Masyarakat awam yang marah ramai-ramai menghujat di jagat maya maupun fisik. Integritas instansi dipertanyakan sampai-sampai Menteri Keuangan RI Sri Mulyani Indrawati pun turun gunung.

Berita bergulir, kabar mengalir sampai tulisan ini dibuat. Namun, ada satu berita yang menurut saya sangat disayangkan. Berita yang mengajak warga Nahdliyin untuk berhenti bayar pajak jika terbukti ada penyelewengan pajak yang dilakukan. Bagi saya, ini seperti suara petir yang mengagetkan. Menurut saya ini akan jadi bola liar yang panas jika tidak diluruskan.

Membunuh NKRI

Menanggapi pemberitaan mengenai seruan boikot bayar pajak tersebut, saya akan menyampaikan pandangan pribadi saya sebagai warga Nahdliyin dan tidak mewakili instansi. Saya mau menanggapi pemberitaan tersebut karena semata-mata wujud peduli akan nasib negara ini di masa depan jika benar seruan ini dilakukan dan nyata terjadi.

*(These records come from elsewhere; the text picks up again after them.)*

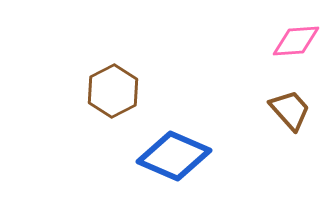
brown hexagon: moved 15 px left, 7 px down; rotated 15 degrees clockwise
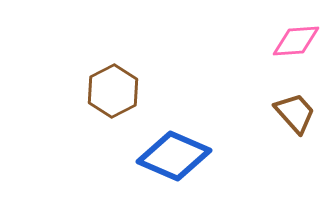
brown trapezoid: moved 5 px right, 3 px down
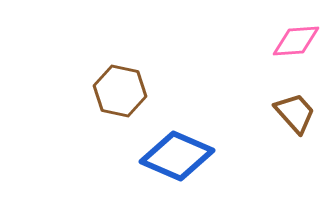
brown hexagon: moved 7 px right; rotated 21 degrees counterclockwise
blue diamond: moved 3 px right
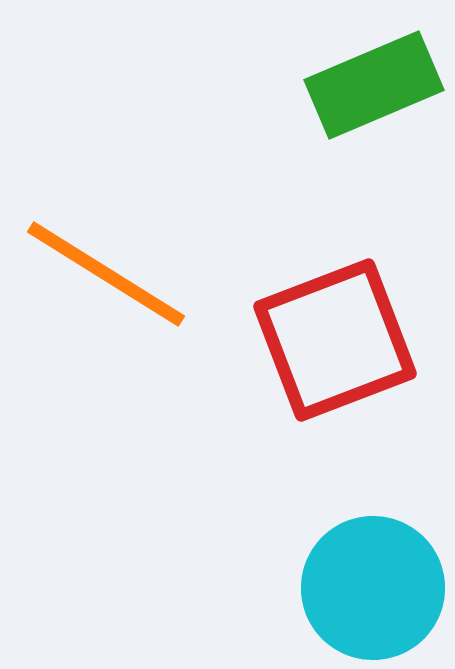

Menurut saya pernyataan boikot bayar pajak ini sudah melawan semangat ‘NKRI Harga Mati’ ala NU.  Karena, negara ini denyut nadinya dari pajak. Mengajak orang ramai-ramai tidak bayar pajak sama saja mengajak orang untuk membunuh negara ini karena APBN negara ini secara mayoritas dibiayai dari masyarakat melalui pajak.

Dalam konsep Islam, suatu negara dibiayai dengan iuran yang ditampung di Baitul Mal. Dari Baitul Mal digunakan untuk membiayai pengeluaran urusan umat. Namun, Indonesia adalah negara kesatuan berbentuk republik. Bukan negara Islam. Hanya saja mayoritas penduduknya beragama Islam. Banyak agama, namun disatukan dengan persaudaraan karena rasa cinta tanah air.

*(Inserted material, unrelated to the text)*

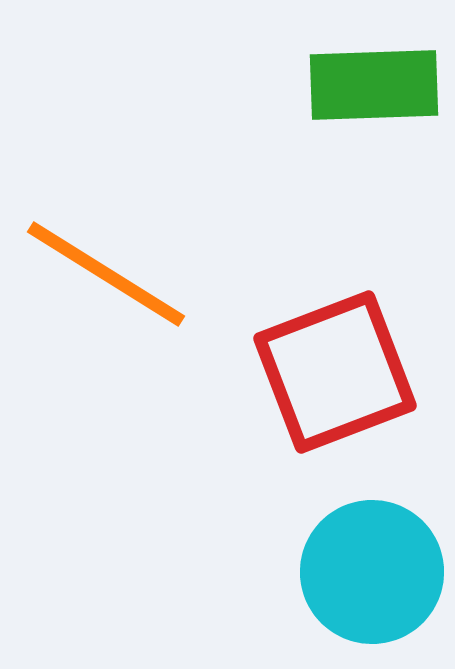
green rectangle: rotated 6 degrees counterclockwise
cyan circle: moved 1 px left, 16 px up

Maka tidak mungkin kita mendirikan Baitul Mal. Yang paling mendekati adalah dengan APBN. APBN ini adalah manifestasi paling logis dari Baitul Mal yang diterima seluruh elemen rakyat Indonesia. Mengapa? Ini karena disepakati dan disusun bersama oleh legislatif (DPR) bersama eksekutif yaitu (Presiden dan jajarannya) serta diawasi oleh BPK.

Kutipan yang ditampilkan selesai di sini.